3/ La potabilité de l’eau destinée à la consommation humaine est altérée. L’élévation de la température de l’eau peut aller au-delà de la limite réglementaire de potabilité (25°C). Lorsqu’un cours d’eau est utilisé à la fois pour l’alimentation en eau potable (cas fréquent pour plusieurs grandes agglomérations françaises) et pour refroidir les centrales nucléaires il y a manifestement un conflit de priorités. Ainsi, pour 8 des 14 centrales nucléaires refroidies par des cours d’eau, la température maximale autorisée pour les rejets en aval, après mélange avec les eaux du cours d’eau, dépasse la température limite de potabilité. Et pour les 6 autres il n’y a pas de limite de température, uniquement une limite d’échauffement entre l’amont et l’aval! Les autorisations de rejets d’eau chaude accordées à EDF pour l’exploitation de ses centrales nucléaires sont manifestement en contradiction avec le Code de la Santé publique. 4/ La pollution thermique massive par les centrales nucléaires aggrave le réchauffement climatique. EDF connaît la gravité du problème puisque qu’elle a mené une étude pour déterminer le rôle des rejets thermiques, des centrales nucléaires, sur l’élévation de la température du Rhône. La synthèse de cette étude, publiée en 2016, montre que les rejets de chaleur des centrales situées entre Saint-Vulbas (centrale nucléaire du Bugey) et Aramon (à l’aval de la centrale de Tricastin) ont provoqué en moyenne annuelle une augmentation de la température des eaux du Rhône de 1,2°C sur une augmentation totale de 1,4°C (comparaison entre la période 1988-2010 où tous les réacteurs utilisés actuellement étaient en service et la période 1920-1977 où il n’y en avait pratiquement aucun). Dit autrement, les rejets de chaleur des centrales nucléaires sont responsables à 86 % de l’élévation de température des eaux du Rhône.
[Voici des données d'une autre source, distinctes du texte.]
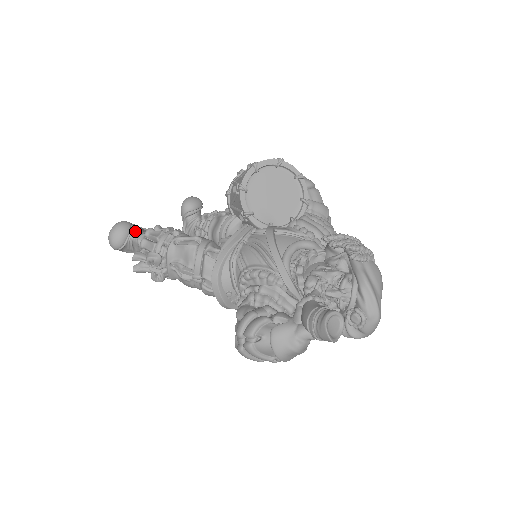
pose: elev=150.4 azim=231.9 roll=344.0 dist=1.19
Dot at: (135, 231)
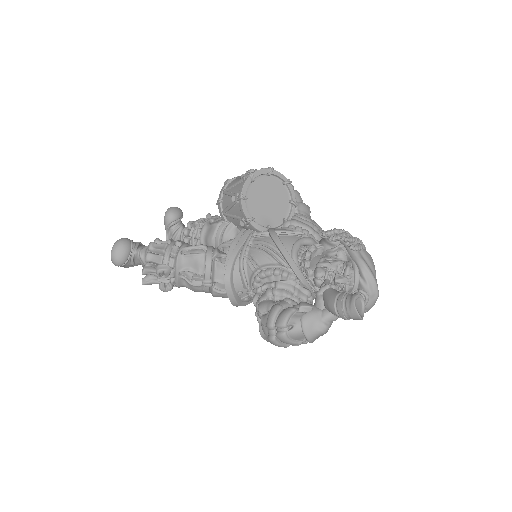
Dot at: (134, 246)
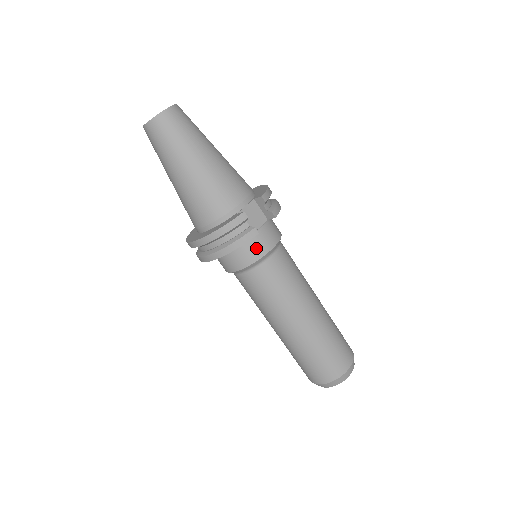
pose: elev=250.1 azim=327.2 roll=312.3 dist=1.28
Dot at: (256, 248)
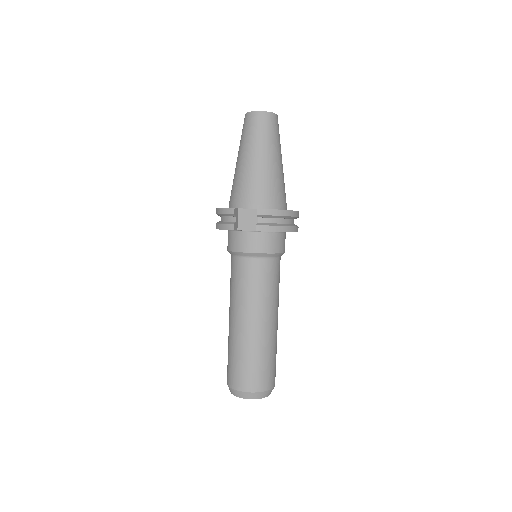
Dot at: (237, 242)
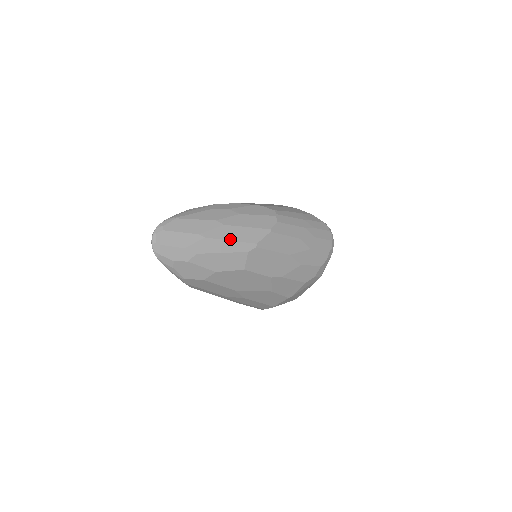
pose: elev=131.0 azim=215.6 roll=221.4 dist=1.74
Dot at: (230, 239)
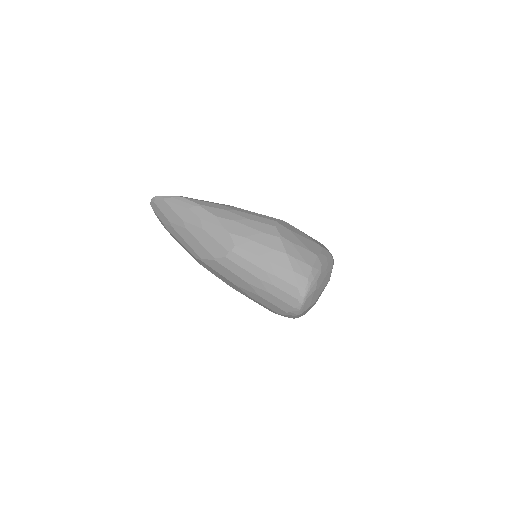
Dot at: (186, 241)
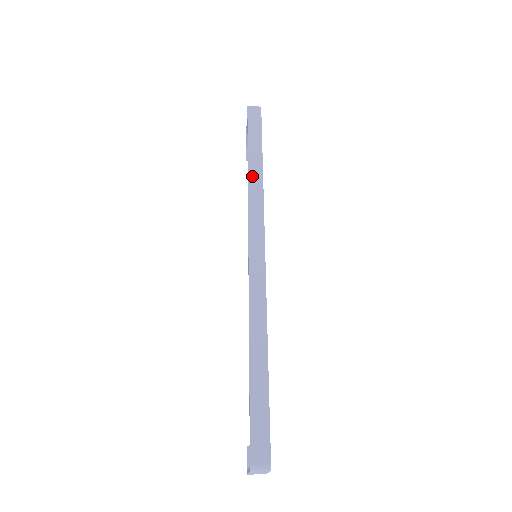
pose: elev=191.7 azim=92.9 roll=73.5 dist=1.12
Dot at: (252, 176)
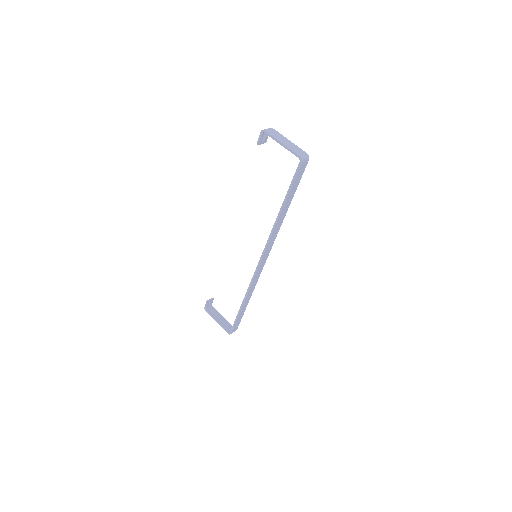
Dot at: (279, 221)
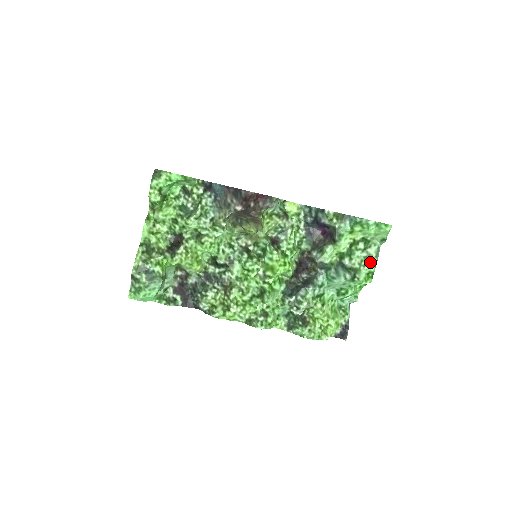
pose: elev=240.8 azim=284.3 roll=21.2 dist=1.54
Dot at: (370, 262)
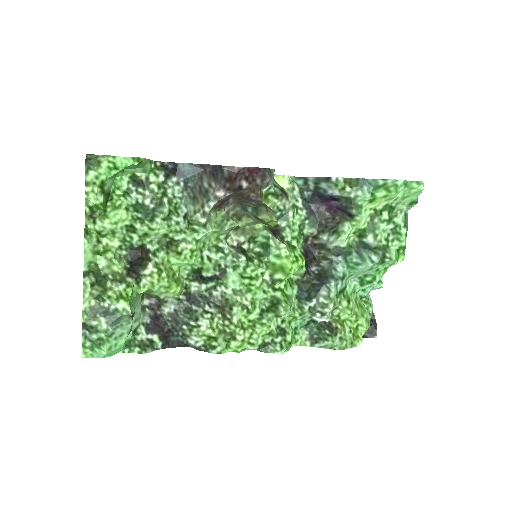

5/ La pollution chronique, chimique et radioactive, contamine durablement les milieux aquatiques. Cette pollution de cours d’eau et de leurs nappes alluviales est un problème pour l’agriculture et pour l’alimentation en eau potable. Elle affecte aussi les espaces marins dans lesquels se jettent les cours d’eau mais aussi ceux à proximité des centrales nucléaires. Cette pollution est d’autant plus inquiétante que la nocivité de plusieurs des polluants en question ne s’atténue que très lentement et qu’il n’y a pas de seuil en dessous duquel ils seraient inoffensifs pour les êtres vivants et leurs descendances. C’est une violation manifeste de l’article L.210-1 du code de l’environnement. Mais ces dégâts en conditions de fonctionnement normal peuvent être fortement accrus en cas de catastrophe naturelle ou industrielle. Un excès d’eau (inondation avec coupure des liaisons électriques ou destruction des moyens de pompage) ou un manque d’eau (obstruction de l’arrivée d’eau ou baisse conséquente du débit du cours d’eau) peuvent provoquer une fusion de « cœur » de réacteur. C’est ce qu’il s’est passé à Fukushima. Le résultat a été une contamination durable de l’environnement, des sols, des ressources en eau, des plantes et des aliments en général.

La production d’électricité nucléaire réduit inéluctablement la quantité et la qualité de l’eau nécessaire aux espèces vivantes. C’est ce dilemme qu’avait bien saisi le « maître de recherches » du CNRS qui alertait l’opinion publique par sa lettre au journal Le Monde publiée en juillet 1974. Mais ce qu’il n’avait pas envisagé c’est qu’un excès ou un manque d’eau peut aussi provoquer une catastrophe nucléaire majeure. Plusieurs se sont produites en dépit de toutes les mesures « de sûreté ». Les centrales nucléaires, quelles que soient les précautions prises pour les construire et les exploiter, ne résistent pas à la force indomptable de l’eau et ne résistent pas non plus à son absence.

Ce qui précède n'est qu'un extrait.